If smaller Greek states were 'arbitrary' - they would have evaporated during Roman occupation. But an entity the Romans called 'Graecia' (sound familiar?) changed hands several times throughout history - more or less intact as a people and culture.

Though Greece was a collection of smaller states, and never a unified entity - they shared very similar cultural foundations, which were distinct from those around them (most of which changed and/or evaporated).

When the Persians invaded 'Greece' - the infighting Greek states bound together and acted more or less as an entity to push out the invaders.

Point being: 'Invading Persians' was not the same thing as 'Spartans invading Athens'.
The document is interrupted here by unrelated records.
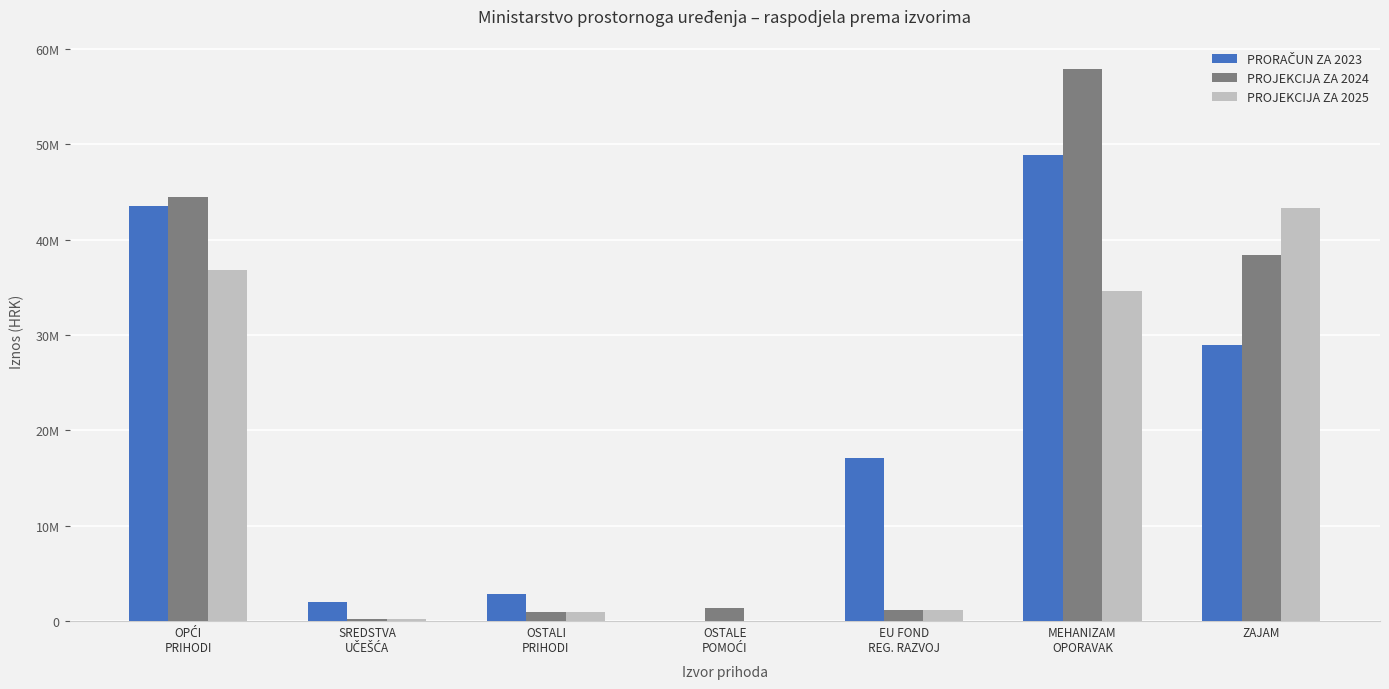

Where is PROJEKCIJA ZA 2025 nearest to the value 21682889?

MEHANIZAM
OPORAVAK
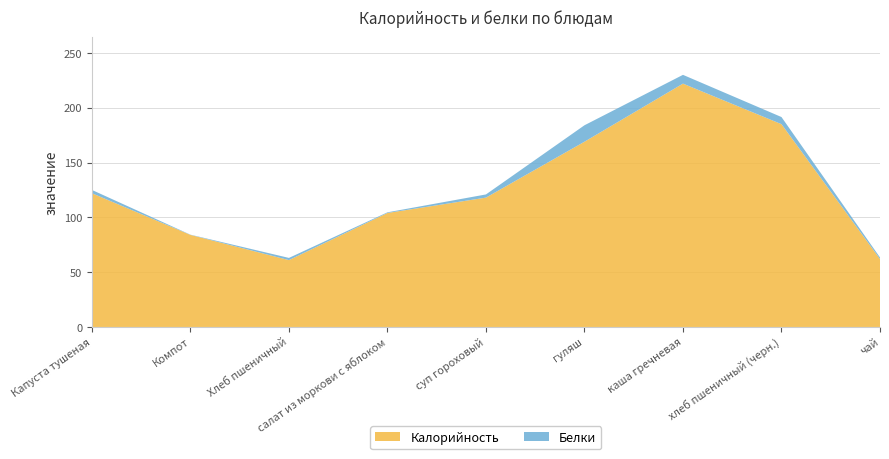

Reading left to right, what are all the values shown in this chart?

Калорийность: Капуста тушеная=122.0	Компот=84.0	Хлеб пшеничный=61.0	салат из моркови с яблоком=104.0	суп гороховый=118.0	гуляш=169.0	каша гречневая=222.0	хлеб пшеничный (черн.)=185.0	чай=62.0
Белки: Капуста тушеная=3.0	Компот=0.2	Хлеб пшеничный=2.0	салат из моркови с яблоком=0.6	суп гороховый=2.9	гуляш=15.0	каша гречневая=8.0	хлеб пшеничный (черн.)=6.5	чай=1.4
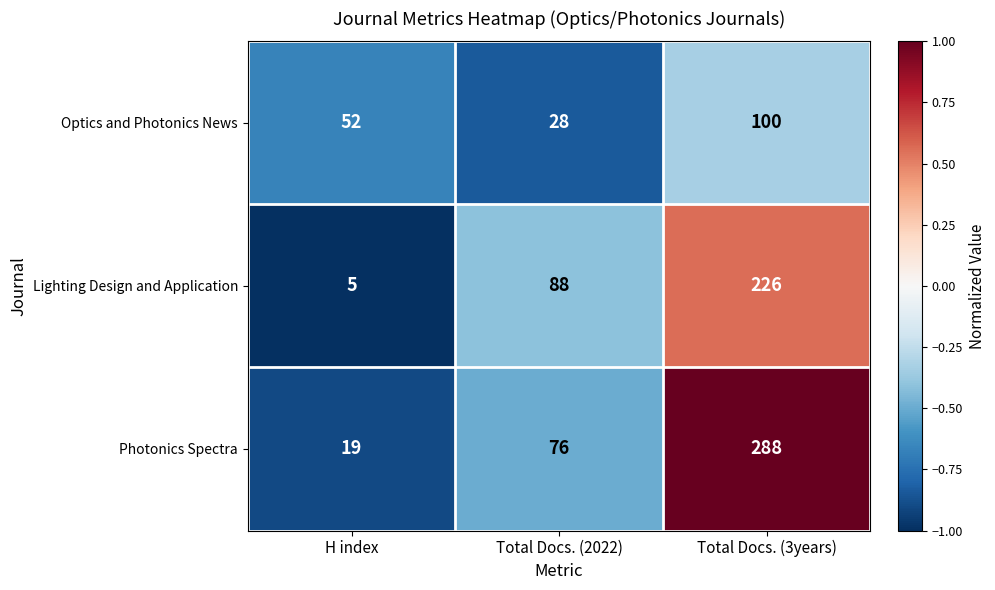

How many values in the Photonics Spectra series are below 76?

1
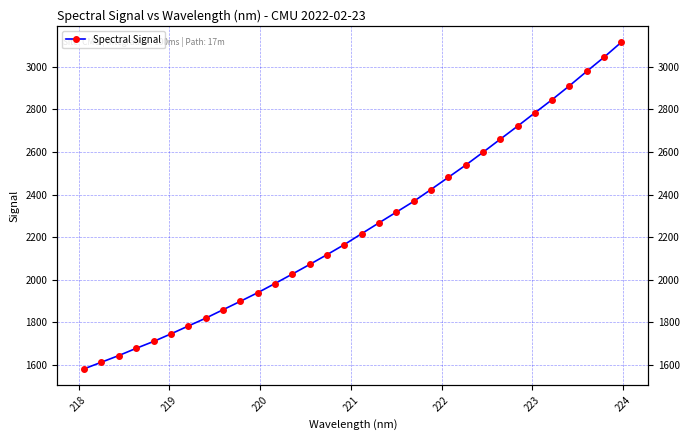

Does the chart have visible grid lines?

Yes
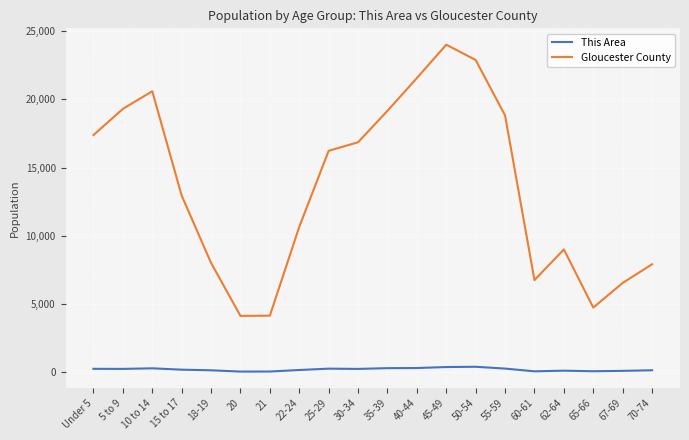

Is the value of Gloucester County at 10 to 14 greater than the value of This Area at 25-29?

Yes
Nation states were not arbitrarily formed, they are mostly ethnically oriented, and some of the boundaries have not changed in eons.

The thesis that 'nation states are arbitrary' is easily dismissed by having a look at maps of Europe throughout time. The state of Sweden is not some random thing, it's where 'the Swedes' live - roughly.

If the lines were 'arbitrary' - we'd see a mishmash of weird lines, crossing ethnicities - much like the somewhat arbitrary divisions between Syria, Iraq, Kuwait etc..

But they are not.

Funny enough, I think the legal IP questions of this article have nothing to do with this issue! For once, we're dealing with a more secular, legal thing, I think.

Summary: 'Graecia' was Greece literally more than 2000 years ago, the formation of a 'Greek state' is not arbitrary.

1 comments

> When the Persians invaded 'Greece' - the infighting Greek states bound together and acted more or less as an entity to push out the invaders. Point being: 'Invading Persians' was not the same thing as 'Spartans invading Athens'.

You're reading an awful lot into a single anecdote. There were other occasions where some Greek polities allied with Persians against others.